## Text provided
☆ ☆ ☆
Of the 5 asymptomatic patients, three patients (pts. 1, 3, 5) had no notable laboratory derangements, and imaging findings of the ferumoxytol MRI supported the diagnosis of IPS.
One patient (pt.2) had a mildly elevated chromogranin A (CgA) level of 111 ng/mL (normal 0–95 ng/mL), but also suffered from asthma and took a serotonin specific reuptake inhibitor, which are both factors that can lead to an elevation of CgA [47, 48]. An attempt to clarify the clinical picture with an endoscopic ultrasound and fine needle aspiration (EUS-FNA) of a pancreatic tail lesion yielded indeterminate results. In this case, the imaging findings of the feMRI strongly supported the diagnosis of an IPS.
A second asymptomatic patient (pt. 4) had a notably elevated CgA level of 1576 ng/ml demonstrated during the workup of an incidental lesion. The feMRI supported the diagnosis of a PNET. Due of the relatively small lesion size of 12 mm as well its stability in size in comparison to a CT obtained one year prior, a watchful waiting strategy was chosen. A follow-up CT 7 months after our feMRI did not demonstrate any lesion growth or any metastatic disease. Continued surveillance is planned.
☆ ☆ ☆
## Data extracts

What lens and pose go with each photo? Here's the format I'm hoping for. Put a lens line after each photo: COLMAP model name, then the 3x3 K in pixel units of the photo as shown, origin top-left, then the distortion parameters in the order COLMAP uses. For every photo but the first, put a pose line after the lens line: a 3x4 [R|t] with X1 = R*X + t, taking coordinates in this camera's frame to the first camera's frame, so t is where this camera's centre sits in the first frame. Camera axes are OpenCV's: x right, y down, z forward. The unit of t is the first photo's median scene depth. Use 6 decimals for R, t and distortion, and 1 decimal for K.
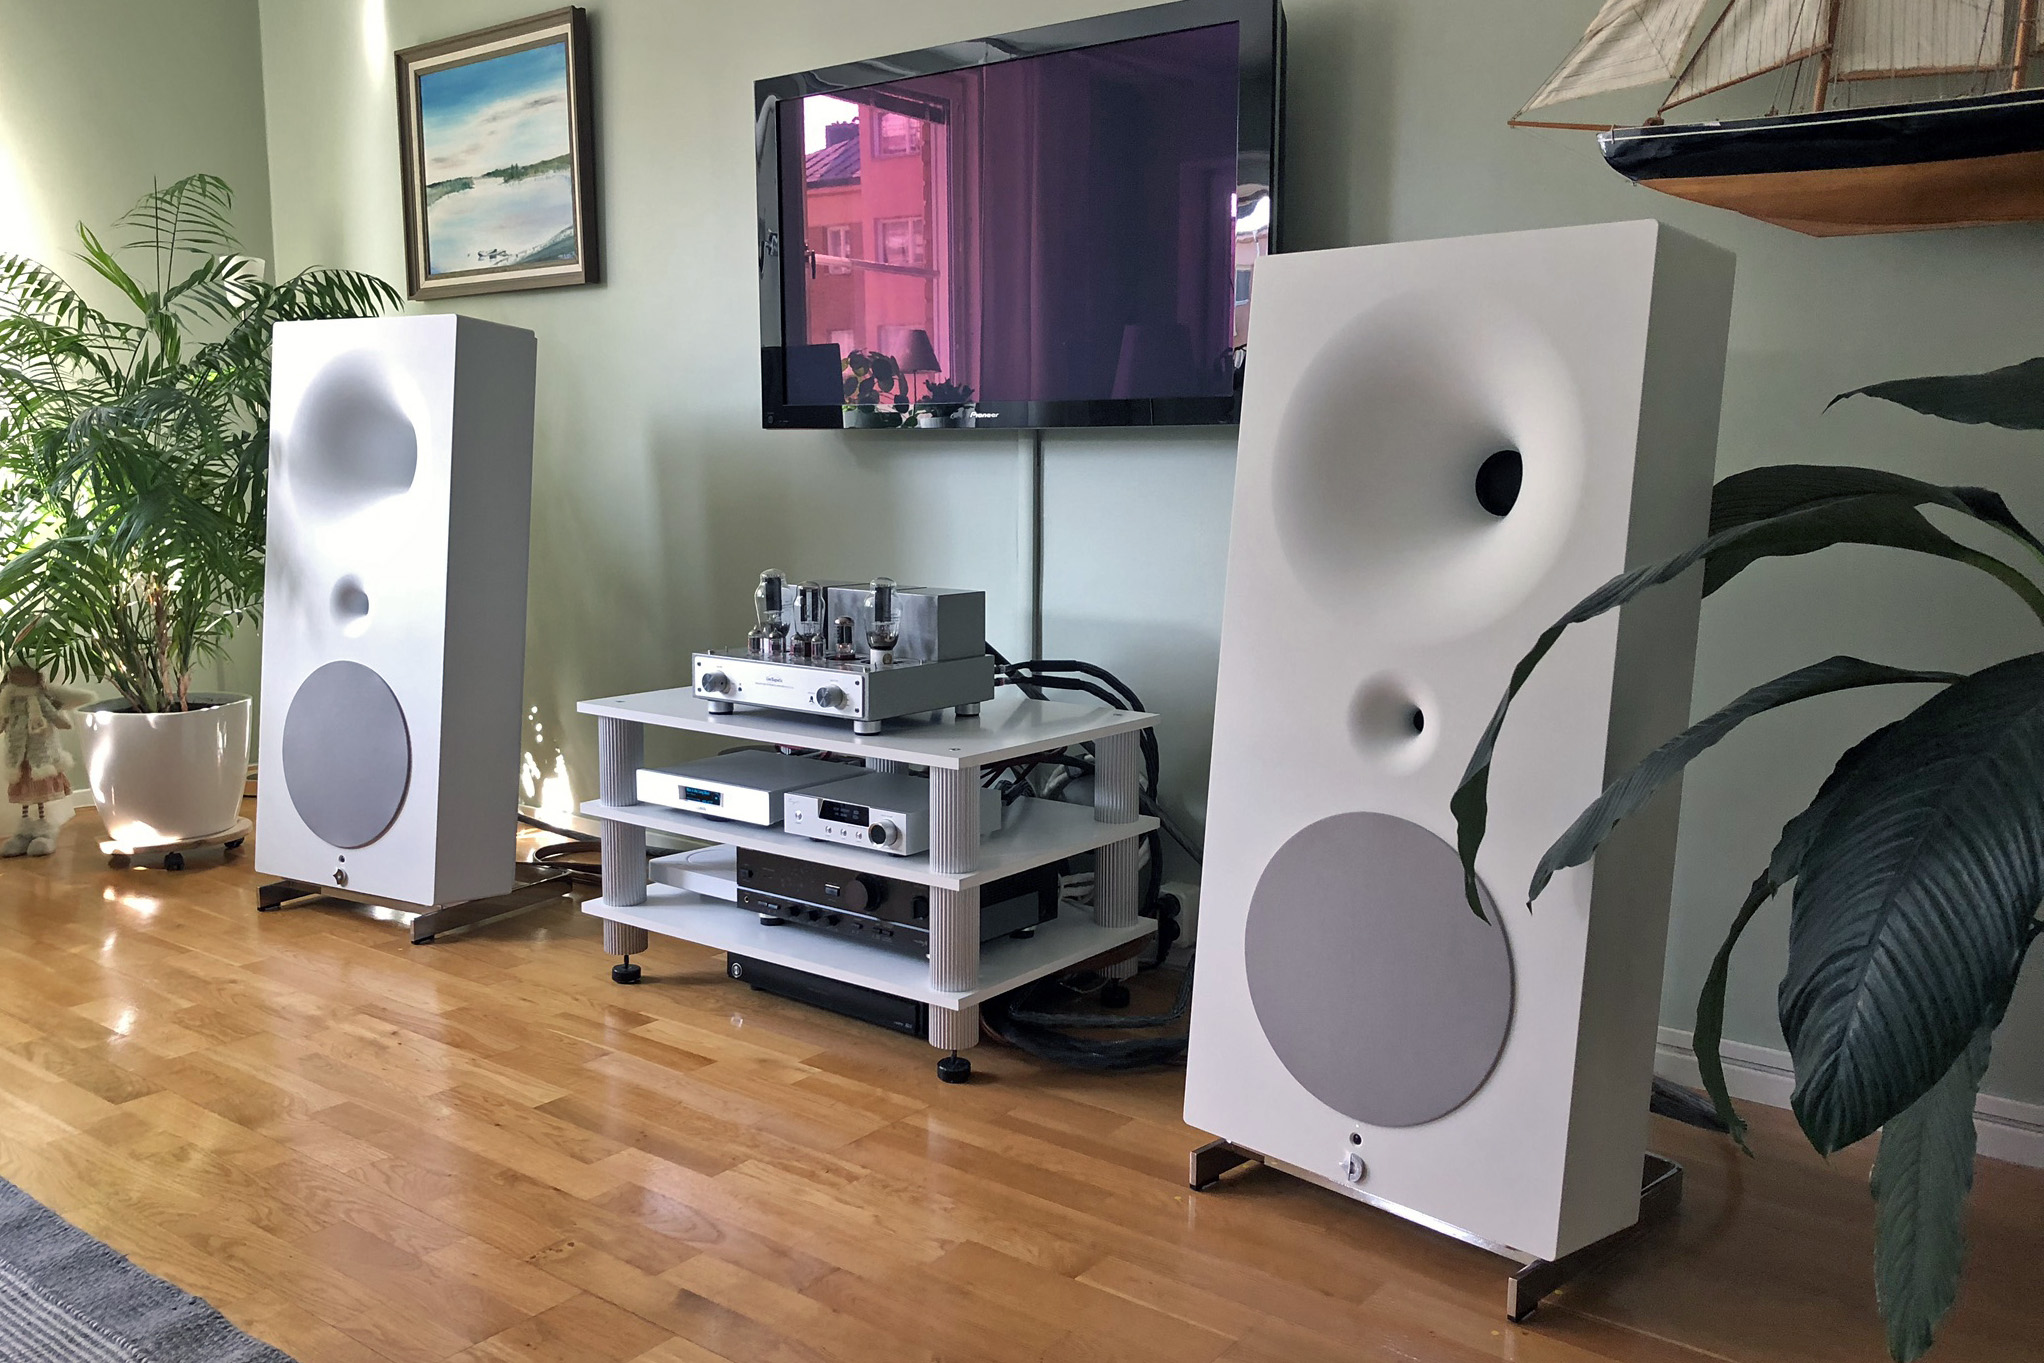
lens RADIAL K [[1659.3, 0, 1022.0], [0, 1659.3, 681.5], [0, 0, 1]] dist [-0.002021, 0.010167]
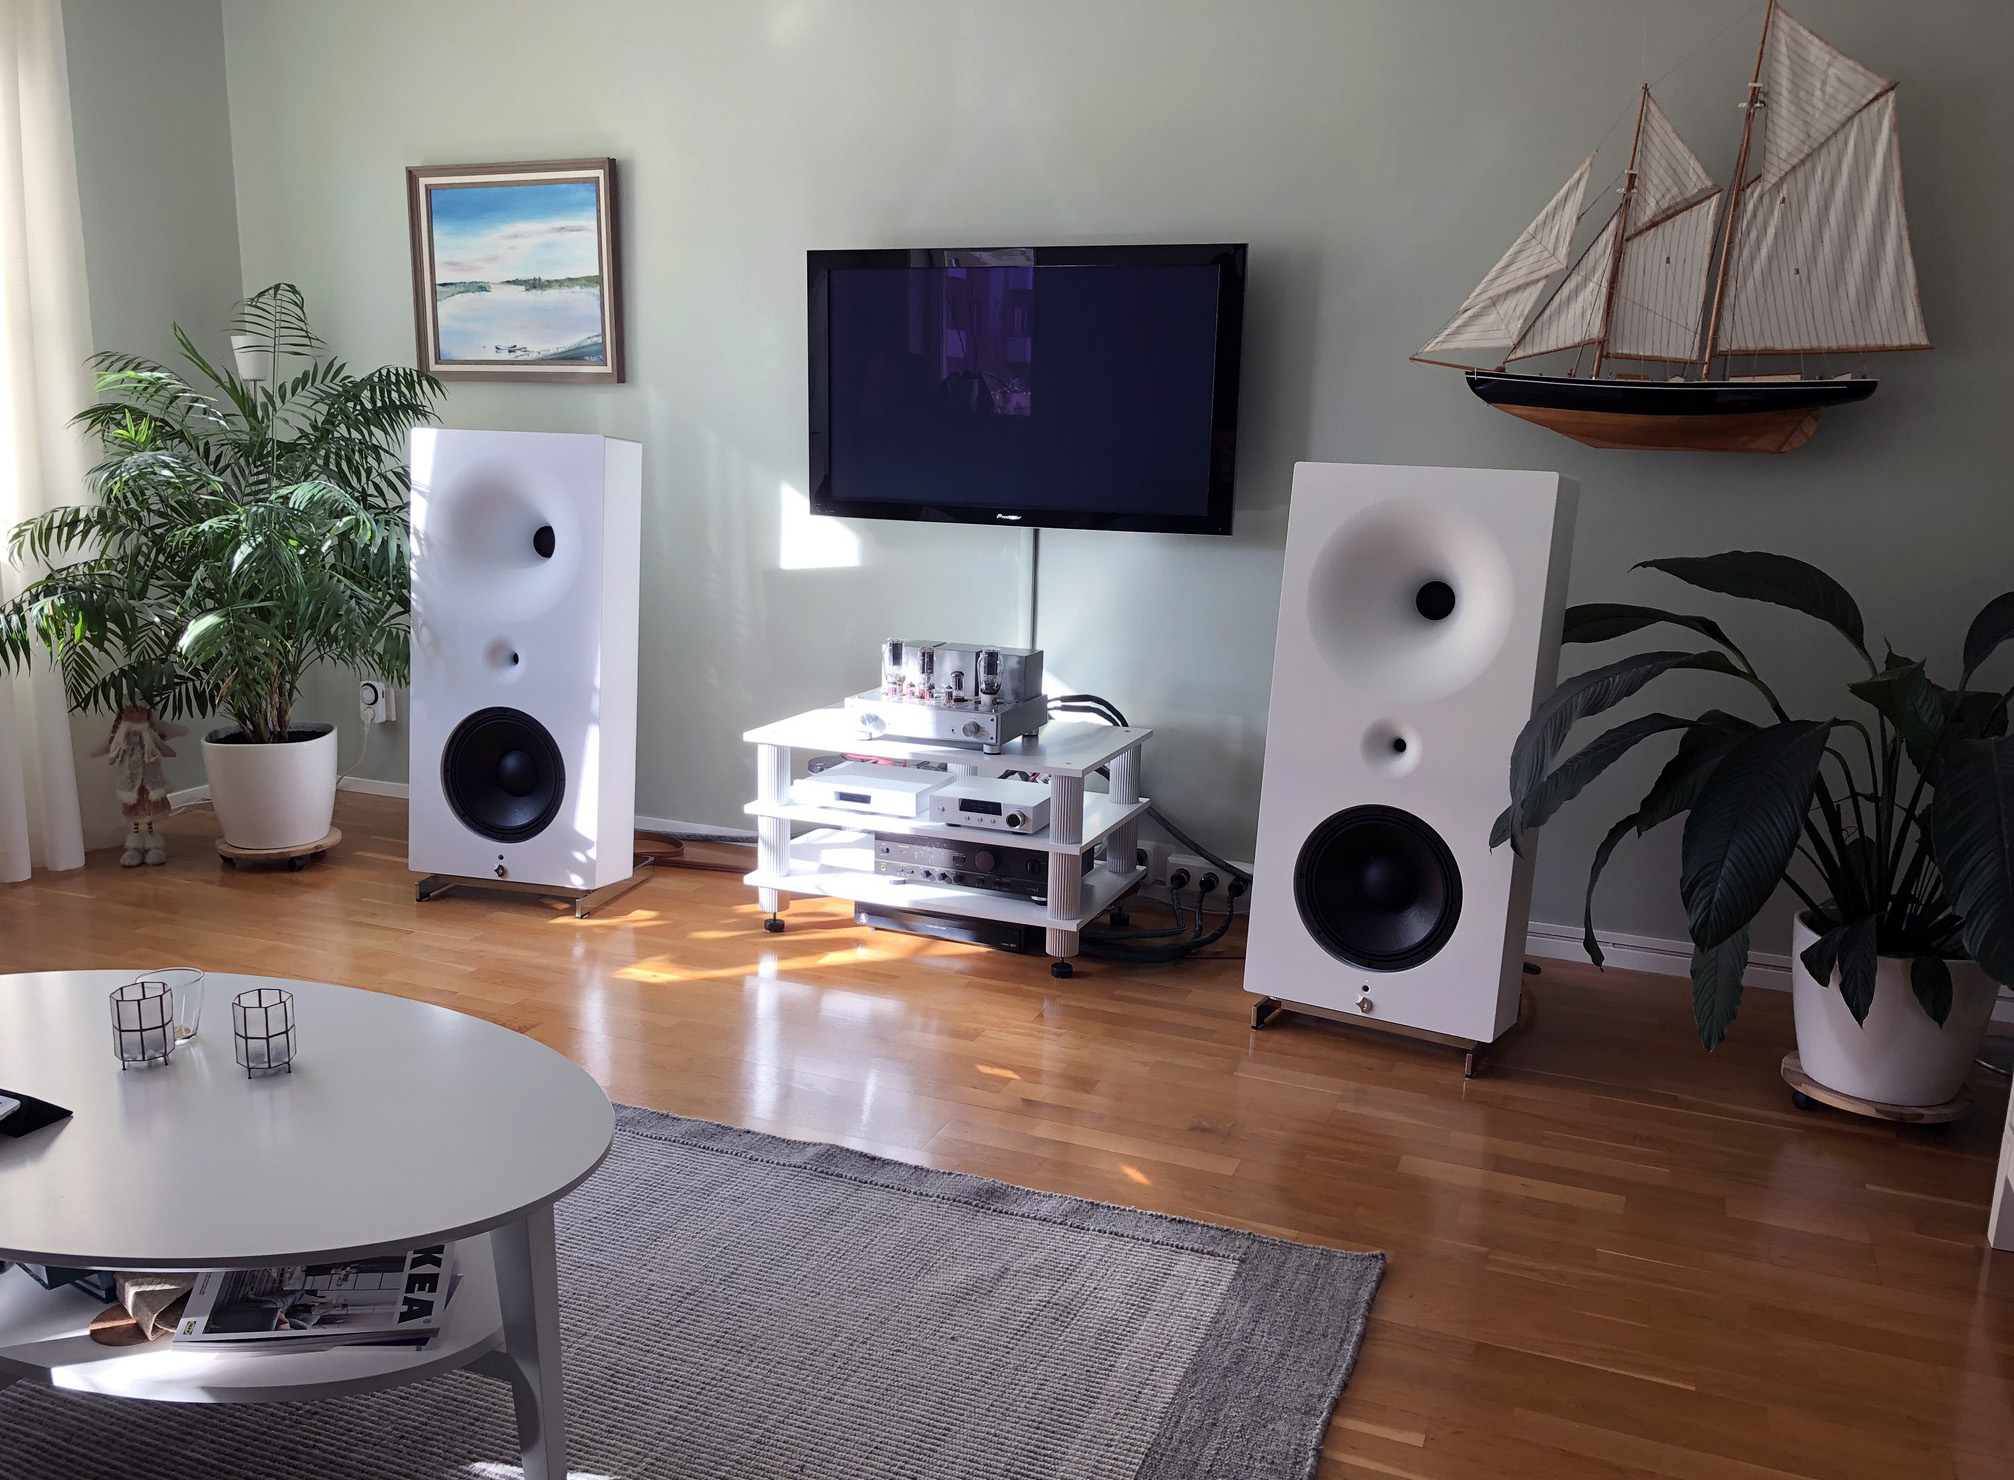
lens RADIAL K [[1662.7, 0, 975.2], [0, 1662.7, 777.3], [0, 0, 1]] dist [0.004542, 0.001850]
pose [[0.967725, -0.041998, 0.248486, -0.449995], [0.018880, 0.995327, 0.094697, -0.082493], [-0.251302, -0.086949, 0.963995, -0.403957]]
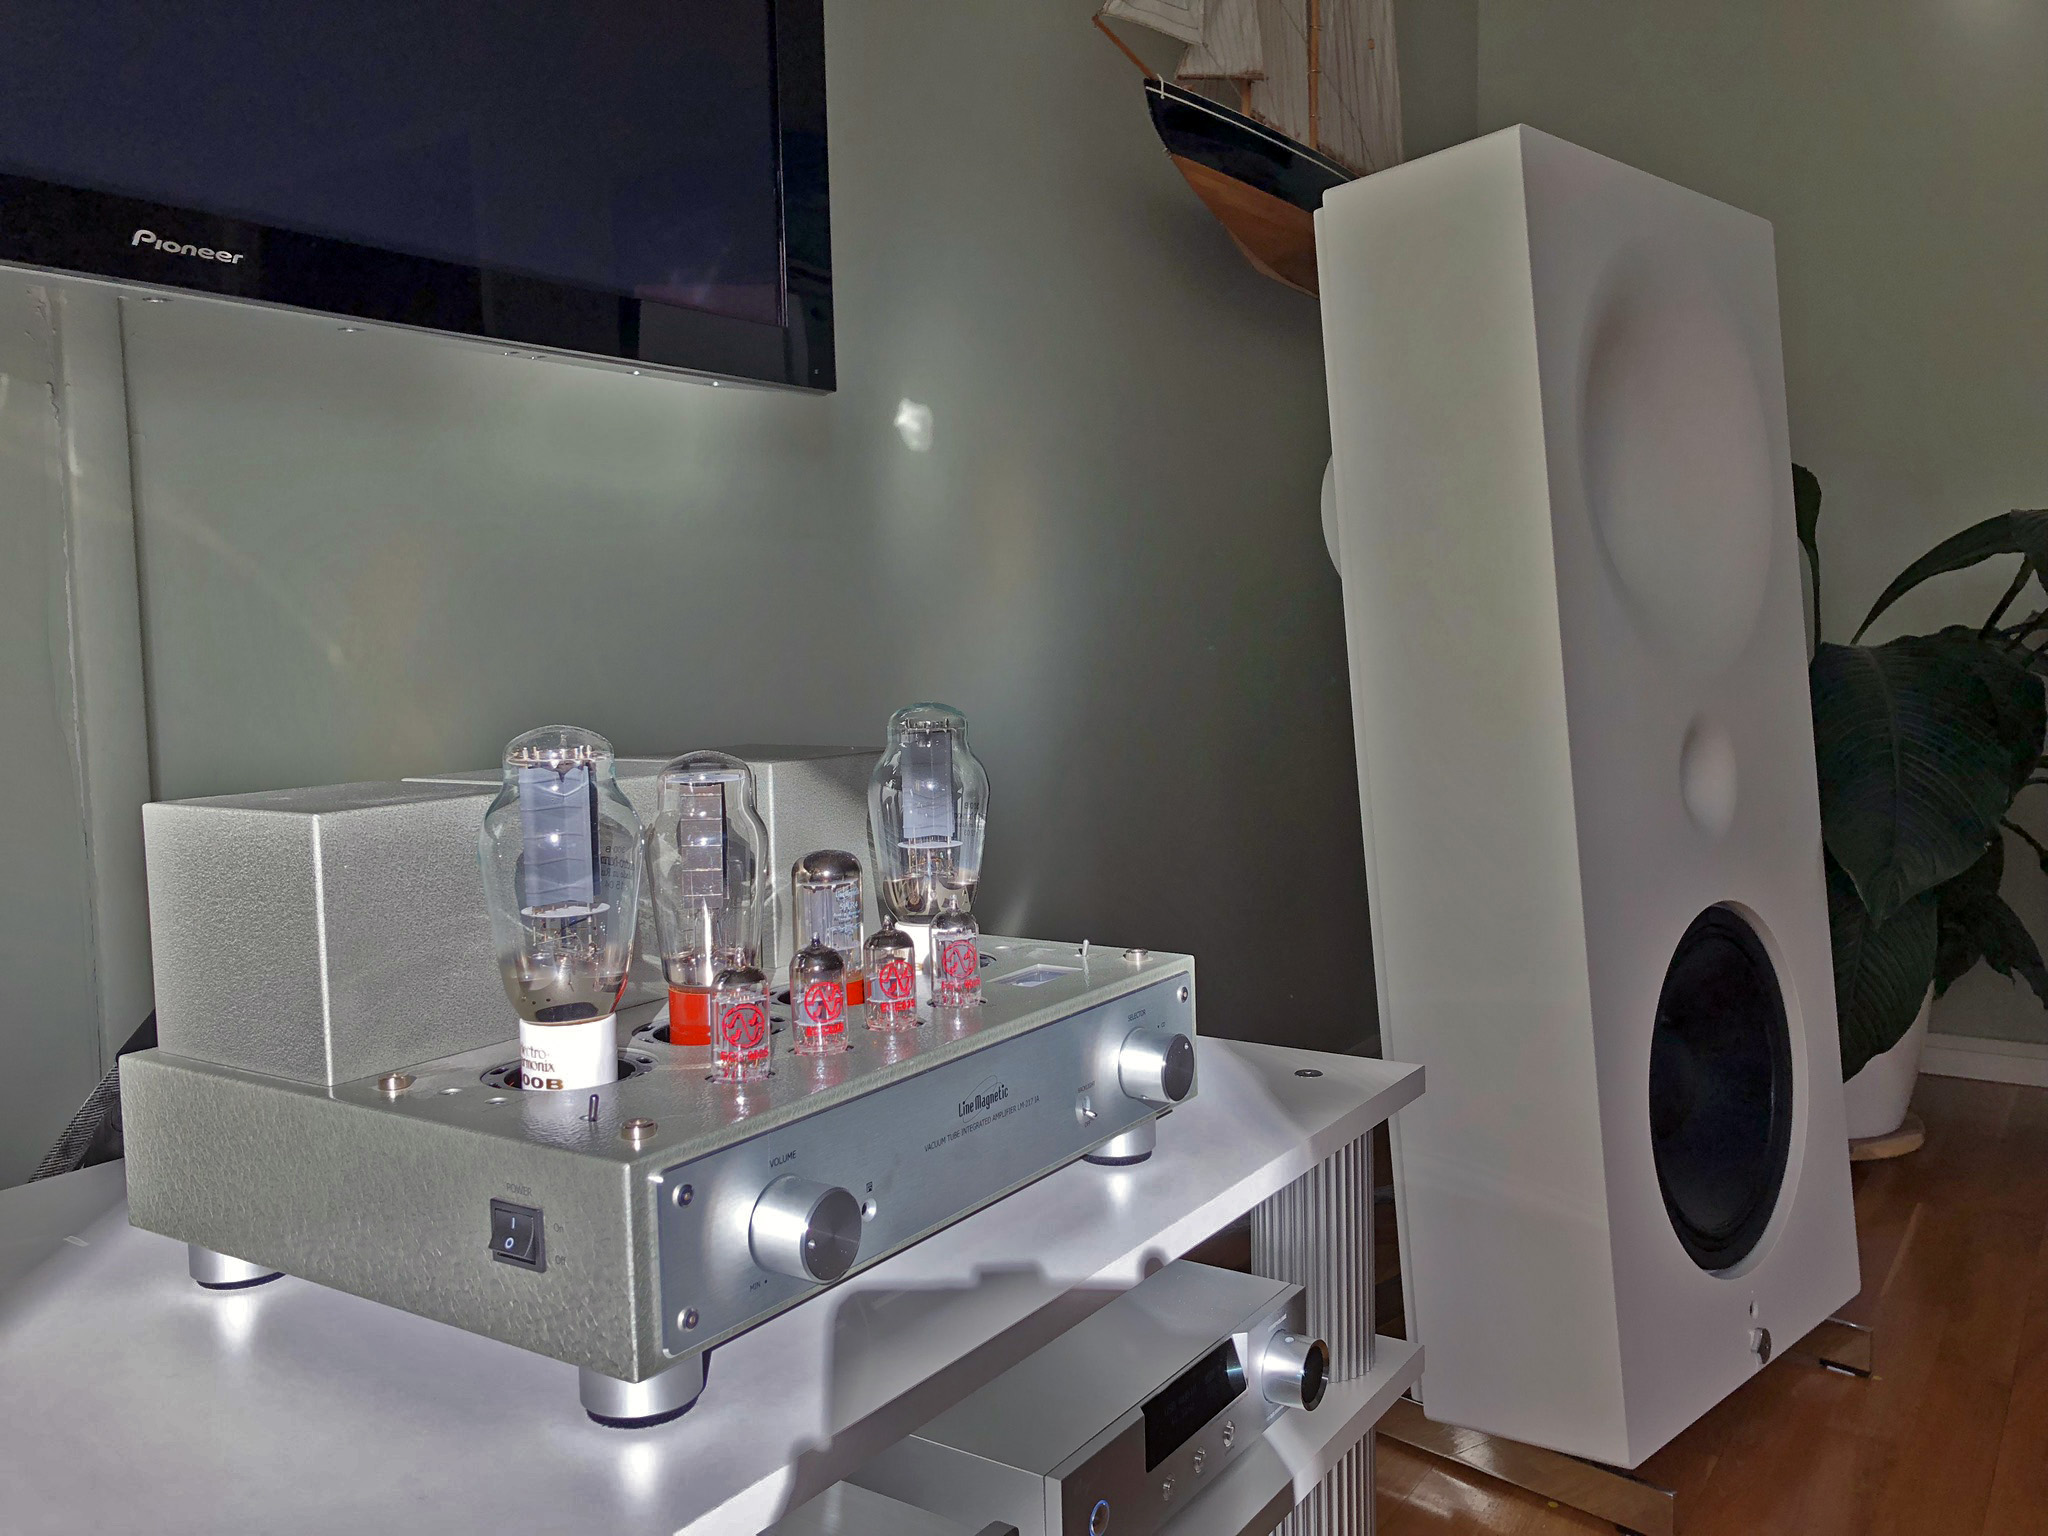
lens RADIAL K [[1687.9, 0, 1024.0], [0, 1687.9, 768.0], [0, 0, 1]] dist [0.002831, 0.002247]
pose [[-0.073764, -0.075621, 0.994404, -0.393108], [0.160797, 0.983173, 0.086695, -0.073006], [-0.984227, 0.166292, -0.060363, 0.969079]]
☆ ☆ ☆
In the text on ferumoxytol MRI findings, what management strategy was chosen for patient 4?

A watchful waiting strategy.